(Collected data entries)

▼

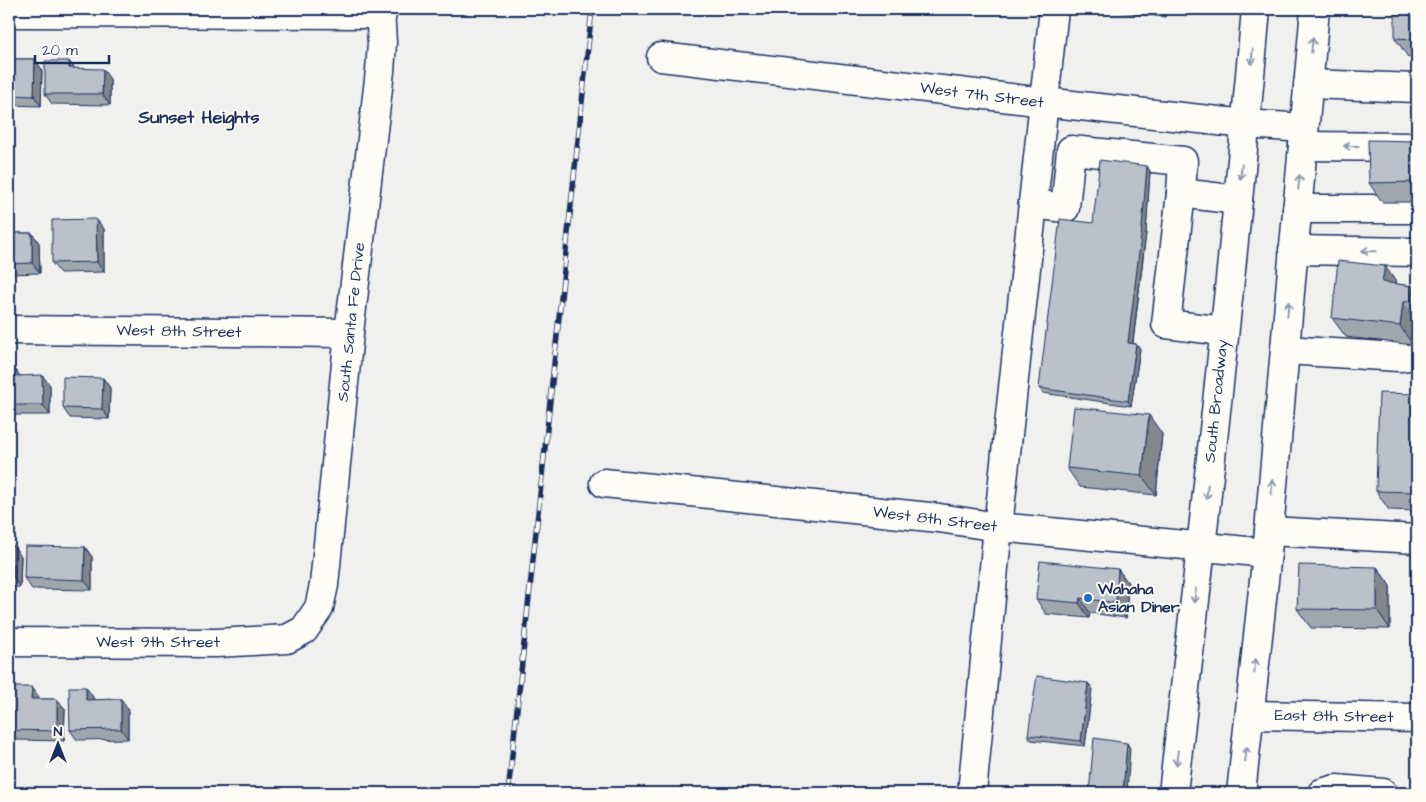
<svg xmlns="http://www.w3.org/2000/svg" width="1426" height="802" font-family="'Architects Daughter',sans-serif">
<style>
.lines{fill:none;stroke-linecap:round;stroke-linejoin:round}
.minor-casing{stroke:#1b2f5e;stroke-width:31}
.major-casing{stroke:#1b2f5e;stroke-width:31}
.minor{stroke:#fdfcf7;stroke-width:28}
.major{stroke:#fdfcf7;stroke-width:28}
.rail-casing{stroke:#1b2f5e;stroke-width:5.5}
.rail{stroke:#fdfcf7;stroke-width:4;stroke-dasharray:11;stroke-linecap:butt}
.wall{fill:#a1a5ae;stroke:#1b2f5e}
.shaded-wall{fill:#83868d;stroke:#1b2f5e}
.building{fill:#bbc0ca;stroke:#1b2f5e}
.oneway{stroke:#8c96aa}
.poi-dot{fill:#1f6fb2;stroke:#fdfcf7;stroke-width:2}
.labels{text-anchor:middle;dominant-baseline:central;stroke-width:4;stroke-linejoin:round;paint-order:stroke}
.street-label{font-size:16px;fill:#1b2f5e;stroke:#fdfcf7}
.poi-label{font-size:16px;font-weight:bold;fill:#1b2f5e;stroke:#fdfcf7;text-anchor:start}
.neighbourhood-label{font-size:18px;font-weight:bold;fill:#1b2f5e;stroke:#fdfcf7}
</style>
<rect width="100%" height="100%" fill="#f0f0ee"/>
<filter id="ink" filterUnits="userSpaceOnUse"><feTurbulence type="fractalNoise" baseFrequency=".02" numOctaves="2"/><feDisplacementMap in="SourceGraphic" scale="10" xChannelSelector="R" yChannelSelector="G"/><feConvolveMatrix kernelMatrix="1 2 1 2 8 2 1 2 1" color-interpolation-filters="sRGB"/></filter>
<g filter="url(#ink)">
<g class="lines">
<!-- minor casing -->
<g class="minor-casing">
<g id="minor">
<path d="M9,13L382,14"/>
<path d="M661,57L1044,102L1246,124L1304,128"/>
<path d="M1308,84L1417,88"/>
<path d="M1303,146L1417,147"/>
<path d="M1181,193L1166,324L1224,331"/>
<path d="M1033,204L1065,208L1071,150L1183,161L1181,193L1238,200"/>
<path d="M1297,209H1417"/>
<path d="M1293,250L1417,252"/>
<path d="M9,330L349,333"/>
<path d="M1285,350L1399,357L1417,355"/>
<path d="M604,483L939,518L998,527L1267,553"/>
<path d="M1269,531L1417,539"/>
<path d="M9,642L216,643L287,639L304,630L319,608L324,585L349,333L380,71L382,43L380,9"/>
<path d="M1250,715L1417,718"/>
<path d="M972,793L998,527L1054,9"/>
<path d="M1322,793L1336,789L1383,793"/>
</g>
</g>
<!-- major casing -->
<g class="major-casing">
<g id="major">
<path d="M1173,793C1203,532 1233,271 1256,9"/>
<path d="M1241,793L1267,553L1315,9"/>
</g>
</g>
<!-- minor -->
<use href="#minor" class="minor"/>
<!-- major -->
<use href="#major" class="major"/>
<!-- rail casing -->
<g class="rail-casing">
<path id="rail" d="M508,793L592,9"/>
</g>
<!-- rail -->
<use href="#rail" class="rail"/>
</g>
<!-- wall -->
<g class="wall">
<path d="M1096,9H1166L1165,17Z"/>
<path d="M1417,9V57H1408L1395,38Z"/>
<path d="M9,59H35L42,70L41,106L9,105Z"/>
<path d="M110,79V105L52,104L45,94Z"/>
<path d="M1417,141V202H1382L1369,183Z"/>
<path d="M1147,166L1150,171L1146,233L1133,343L1136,344L1140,349L1131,406L1043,393L1039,388L1093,223Z"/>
<path d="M96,219L104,229V272L60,273L52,263Z"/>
<path d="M9,233H32L39,243L40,273L9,274Z"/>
<path d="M1385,266L1397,284L1413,286L1417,292V320L1416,321L1413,345L1346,337L1332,318Z"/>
<path d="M9,370H16L20,376L50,385V415H11L9,412Z"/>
<path d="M103,378L110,388L109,419L70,418L63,408Z"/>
<path d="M1417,394V511L1389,510L1376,491Z"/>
<path d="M1162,434L1156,495L1080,487L1067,468Z"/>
<path d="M9,545L21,556L20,587H9Z"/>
<path d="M85,547L92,557V590L32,589L24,578Z"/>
<path d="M1377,567L1390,586V629L1311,628L1297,609Z"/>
<path d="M1118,569L1128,583L1126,618L1090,613L1089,618L1046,614L1036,599Z"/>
<path d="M1088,683L1092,688L1085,746L1031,740L1028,735Z"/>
<path d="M39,697V699H57L65,709L64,741L17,740L10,730Z"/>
<path d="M93,697V700L121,699L128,709V739L77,740L70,730Z"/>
</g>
<!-- shaded-wall -->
<g class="shaded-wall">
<path d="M1162,9H1166L1165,17L1162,12Z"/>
<path d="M35,59L42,70L41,106L34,96Z"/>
<path d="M69,61L77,71L69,68Z"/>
<path d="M103,69L110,79V105L102,94Z"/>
<path d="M1147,166L1150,171L1146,233L1132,348L1128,343Z"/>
<path d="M96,219L104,229V272L97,262Z"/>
<path d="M32,233L39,243L40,273L32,263Z"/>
<path d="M1385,266L1398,285L1382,282Z"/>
<path d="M1413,286L1417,292V310L1411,301Z"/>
<path d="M1403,302L1416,321L1413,345L1400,326Z"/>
<path d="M1136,344L1140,349L1131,406L1128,401Z"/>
<path d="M42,375L50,385V415L43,405Z"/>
<path d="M103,378L110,388L109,419L102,409Z"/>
<path d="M1149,415L1162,434L1156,495L1142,476Z"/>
<path d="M13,545L21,556L20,587L13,577Z"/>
<path d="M85,547L92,557V590L84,580Z"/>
<path d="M1377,567L1390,586V629L1377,610Z"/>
<path d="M1118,569L1128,583L1126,618L1116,603Z"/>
<path d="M1080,598L1090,613L1089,618L1079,603Z"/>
<path d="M1088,683L1092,688L1085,746L1081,741Z"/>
<path d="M32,687L39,697V709L31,699Z"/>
<path d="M86,687L93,697V710L86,700Z"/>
<path d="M57,699L65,709L64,741L57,731Z"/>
<path d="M121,699L128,709V739L121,729Z"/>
<path d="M1127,743L1130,748L1127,793H1123Z"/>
</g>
<!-- building -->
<g class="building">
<path d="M1134,9H1162V12Z"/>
<path d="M1395,9H1417V39L1395,38Z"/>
<path d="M9,59H35L34,96L9,95Z"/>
<path d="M45,61H69V68L103,69L102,94H45Z"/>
<path d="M1368,140L1417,141V182L1369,183Z"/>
<path d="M1100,160L1147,166L1142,228L1128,343L1136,344L1128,401L1039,388L1060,219L1093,223Z"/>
<path d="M96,219L97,262L52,263V220Z"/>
<path d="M9,233H32V263L9,264Z"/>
<path d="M1338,261L1385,266L1382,282L1413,286L1411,301L1403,302L1400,326L1332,318Z"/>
<path d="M9,370H16L17,376L42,375L43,405H9Z"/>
<path d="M63,377L103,378L102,409L63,408Z"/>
<path d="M1379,393L1417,394V492L1376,491Z"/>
<path d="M1074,407L1149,415L1142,476L1067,468Z"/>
<rect x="9" y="545" width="4" height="32"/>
<path d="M25,546L85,547L84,580L24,578Z"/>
<path d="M1040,561L1118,569L1116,603L1080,598L1079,603L1036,599Z"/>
<path d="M1299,565L1377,567V610L1297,609Z"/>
<path d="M1037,676L1088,683L1081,741L1028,735Z"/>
<path d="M11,687H32L31,699H57V731L10,730Z"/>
<path d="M69,687H86V700L121,699V729L70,730Z"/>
<path d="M1094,738L1127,743L1123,793H1089Z"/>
</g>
<!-- one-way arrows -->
<defs><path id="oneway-shaft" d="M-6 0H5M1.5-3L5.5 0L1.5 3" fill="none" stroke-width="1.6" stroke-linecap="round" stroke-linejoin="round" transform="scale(1.25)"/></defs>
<g class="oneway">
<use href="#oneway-shaft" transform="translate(1312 45) rotate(-85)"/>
<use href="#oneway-shaft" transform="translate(1252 57) rotate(95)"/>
<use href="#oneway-shaft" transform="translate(1351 146) rotate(-180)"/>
<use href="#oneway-shaft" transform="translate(1241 172) rotate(96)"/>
<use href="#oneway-shaft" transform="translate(1299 182) rotate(-85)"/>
<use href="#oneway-shaft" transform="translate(1369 251) rotate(-179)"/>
<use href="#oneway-shaft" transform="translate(1288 309) rotate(-85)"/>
<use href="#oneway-shaft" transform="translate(1272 487) rotate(-85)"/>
<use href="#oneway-shaft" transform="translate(1207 492) rotate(96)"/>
<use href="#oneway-shaft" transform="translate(1195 596) rotate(97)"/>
<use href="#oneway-shaft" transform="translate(1255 666) rotate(-84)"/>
<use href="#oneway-shaft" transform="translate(1246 754) rotate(-84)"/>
<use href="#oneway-shaft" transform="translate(1177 758) rotate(97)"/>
</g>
</g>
<!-- markers -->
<circle class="poi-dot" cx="1088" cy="598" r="5"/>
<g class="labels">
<!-- street labels -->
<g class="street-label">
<text transform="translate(982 95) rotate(7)">West 7th Street</text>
<text transform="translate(351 322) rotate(-84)">South Santa Fe Drive</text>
<text transform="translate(179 331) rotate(1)">West 8th Street</text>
<text transform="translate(1216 401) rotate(-84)">South Broadway</text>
<text transform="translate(935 519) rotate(7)">West 8th Street</text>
<text x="158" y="642">West 9th Street</text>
<text transform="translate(1334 716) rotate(1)">East 8th Street</text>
</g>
<!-- poi labels -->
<g class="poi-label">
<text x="1098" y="589">Wahaha<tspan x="1098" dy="18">Asian Diner</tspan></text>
</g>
<!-- neighbourhood labels -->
<g class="neighbourhood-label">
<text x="199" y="117">Sunset Heights</text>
</g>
</g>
<!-- margin -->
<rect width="1426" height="802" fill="none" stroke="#fdfcf7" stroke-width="30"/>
<rect x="15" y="15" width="1396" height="772" fill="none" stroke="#1b2f5e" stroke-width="2" filter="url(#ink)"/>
<!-- north arrow -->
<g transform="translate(58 744)" stroke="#fdfcf7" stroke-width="4" paint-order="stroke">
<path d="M0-4L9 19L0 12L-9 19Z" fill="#1b2f5e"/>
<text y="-8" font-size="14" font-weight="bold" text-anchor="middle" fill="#1b2f5e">N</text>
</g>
<!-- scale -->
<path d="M35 55v8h74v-8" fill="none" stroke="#1b2f5e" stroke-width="2.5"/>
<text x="42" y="55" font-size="15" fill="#1b2f5e" stroke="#fdfcf7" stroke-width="4" paint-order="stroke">20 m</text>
</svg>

▲

:: Work to complete ::
Gather up, from the records above, each line where the word "lines" appears.

:: Answer to the exercise ::
.lines{fill:none;stroke-linecap:round;stroke-linejoin:round}
<g class="lines">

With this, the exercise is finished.